I got entirely different classification. How do I decide my trimming length?. Kindly help me.

Nicholas_Bokulich · October 2, 2018, 2:03pm

Hi @steffi,
Great question! Yes, different trimming parameters can impact taxonomic classification results, particularly for paired-end reads (such as you have).

This can happen in a few ways, and let's start with your case:

Truncating less (i.e., passing longer reads) may incorporate more noise into the reads (since quality usually decreases at the 3' ends of reads). On paired-end reads this could impact the alignment quality (further increasing the noise) but even on single-end reads incorrect base calls could impact classification.
Longer reads will potentially contain more species-discriminative information (as long as the reads are high-quality). So truncating/trimming may impact how taxonomically informative a read is. Below is a classic depiction of this, from this paper.

So I think case #1 is probably what is going on in your case.
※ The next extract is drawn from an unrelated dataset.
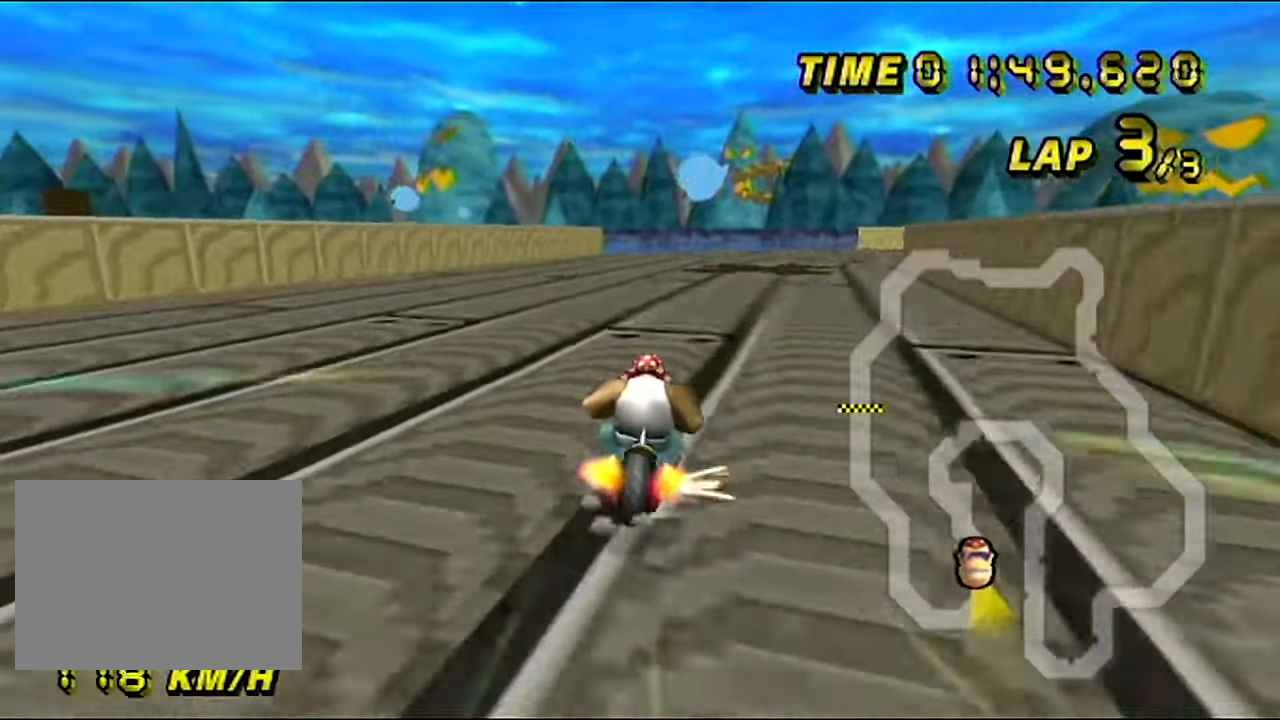
{"buttons": ["A", "R1"], "left_stick": "up-right", "events": []}
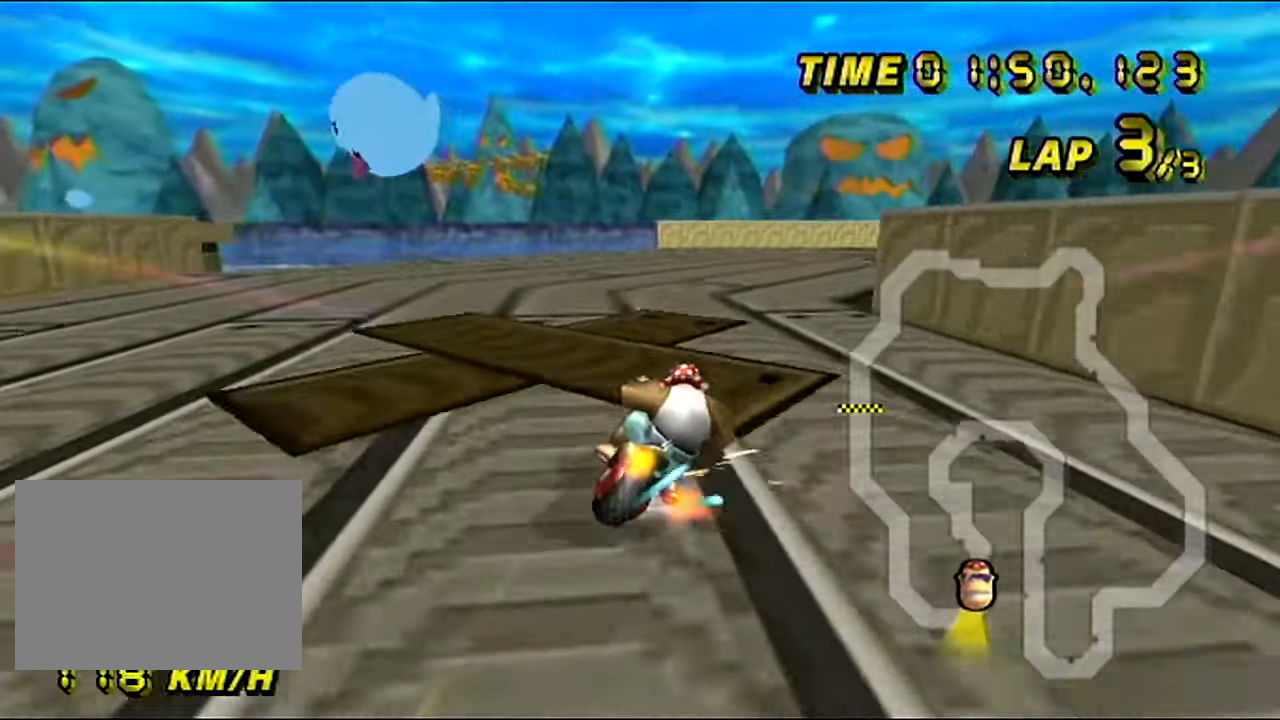
{"buttons": ["A", "R1"], "left_stick": "right", "events": [[333, "left_stick", "right"]]}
It looks like quality really drops off badly on that last base, so yes even truncating 2 nt away can influence quality, as your case has shown!

Go with the shorter sequences (the first example you gave) — those classifications look good. The second classifications look really bad... I think the noisy bases at the 3' end of the forward read are causing the paired-end read joining to mismatch, which is confusing the classifier (it may even be interpreting these reads in the wrong orientation because the alignment looks really bad).

Now for that cool figure showing the relationship between sequence length and classification accuracy (for RDP classifier, NOT any of the QIIME 2 classifiers, but the same general trends will hold and this is just a really neat figure):

steffi · October 3, 2018, 5:13am

thank you for the clear explanation. Ill go with 299 (forward) and 260 (reverse).